Hollywood has finally found its voice on the Iraq war by nominating
The Hurt Locker for nine Academy awards. This is an important step
for understanding the human cost of this conflict and healing the
wounds of this tragic war.
The Hurt Locker's producer-director, Kathryn Bigelow, said recently
that she "makes movies, not speeches." This is a wise approach in the
Iraq war case, since the battle lines about the need to go to war were
drawn long ago. She does not attempt to re-fight that battle, but
rather speaks to the broader audience about the experience of war and
its incredible human costs. In one sense, the movie can be seen as a
parable about American experiences in Iraq.
The movie takes the audience through one month in the life of an
explosive ordnance disposal (EOD) team in the early stages of the
occupation of Iraq. An EOD team is a fitting symbol of the Iraq war
because of the extreme risks involved in both. , When we invaded
Iraq we unleashed forces we did not understand -- forces that the EOD
team members have to face and U.S. soldiers are grappling for the
right course of action.
The team's experience in the film is a microcosm of the American
experience in Iraq. They made up of warriors with varying degrees of
experience, but they are by no means typically heroic. They instead
represent all that is us...proud, competent, driven, and patriotic, yet
sometimes naïve, impetuous and reckless. In one scene, the main
character, Sergeant First Class James, solves one intense situation
only to find that he is facing a much deeper and more complex
threat--an apt metaphor for America's early experience in Iraq. There
is something to admire in Sergeant James, but the cigarette constantly
dangling from his mouth, the inability to relate to anything in his
life but conflict, and his rashness are all signs that he is a war
Indeed, the Hurt Locker does have a message of the impact on the
individuals involved. The movie opens with the quote "war is a drug"

> What to produce: Copy out the entire commentary on The Hurt Locker and the Iraq war word for word.

> Information provided:
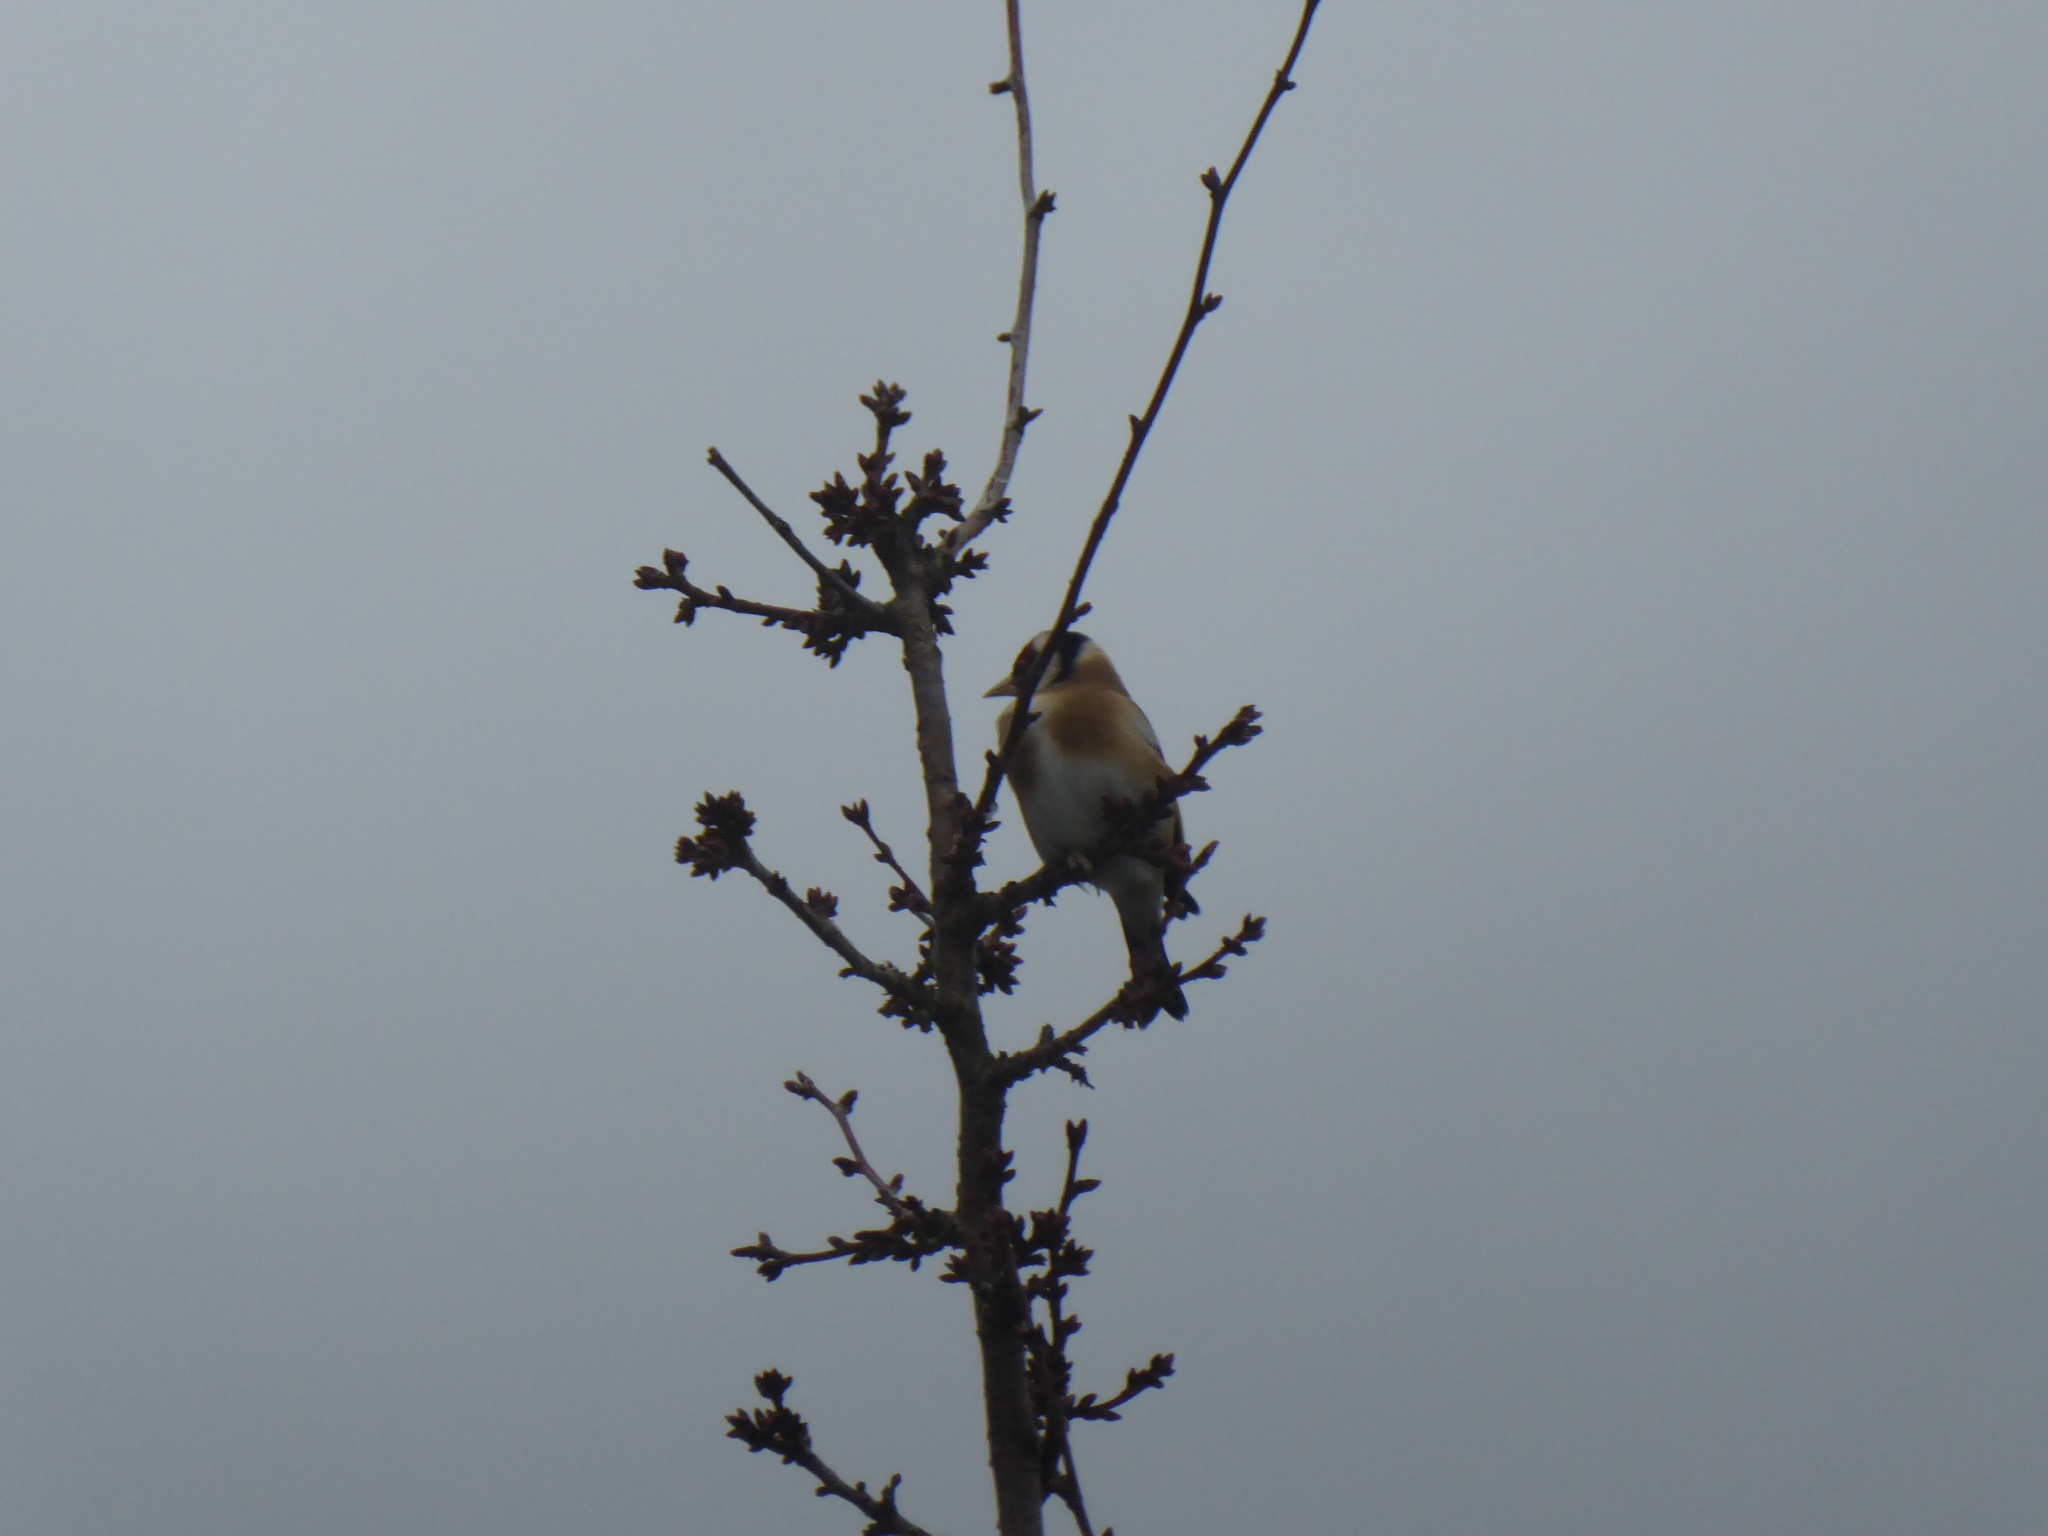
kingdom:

> Output:
Hollywood has finally found its voice on the Iraq war by nominating
The Hurt Locker for nine Academy awards. This is an important step
for understanding the human cost of this conflict and healing the
wounds of this tragic war.
The Hurt Locker's producer-director, Kathryn Bigelow, said recently
that she "makes movies, not speeches." This is a wise approach in the
Iraq war case, since the battle lines about the need to go to war were
drawn long ago. She does not attempt to re-fight that battle, but
rather speaks to the broader audience about the experience of war and
its incredible human costs. In one sense, the movie can be seen as a
parable about American experiences in Iraq.
The movie takes the audience through one month in the life of an
explosive ordnance disposal (EOD) team in the early stages of the
occupation of Iraq. An EOD team is a fitting symbol of the Iraq war
because of the extreme risks involved in both. , When we invaded
Iraq we unleashed forces we did not understand -- forces that the EOD
team members have to face and U.S. soldiers are grappling for the
right course of action.
The team's experience in the film is a microcosm of the American
experience in Iraq. They made up of warriors with varying degrees of
experience, but they are by no means typically heroic. They instead
represent all that is us...proud, competent, driven, and patriotic, yet
sometimes naïve, impetuous and reckless. In one scene, the main
character, Sergeant First Class James, solves one intense situation
only to find that he is facing a much deeper and more complex
threat--an apt metaphor for America's early experience in Iraq. There
is something to admire in Sergeant James, but the cigarette constantly
dangling from his mouth, the inability to relate to anything in his
life but conflict, and his rashness are all signs that he is a war
Indeed, the Hurt Locker does have a message of the impact on the
individuals involved. The movie opens with the quote "war is a drug"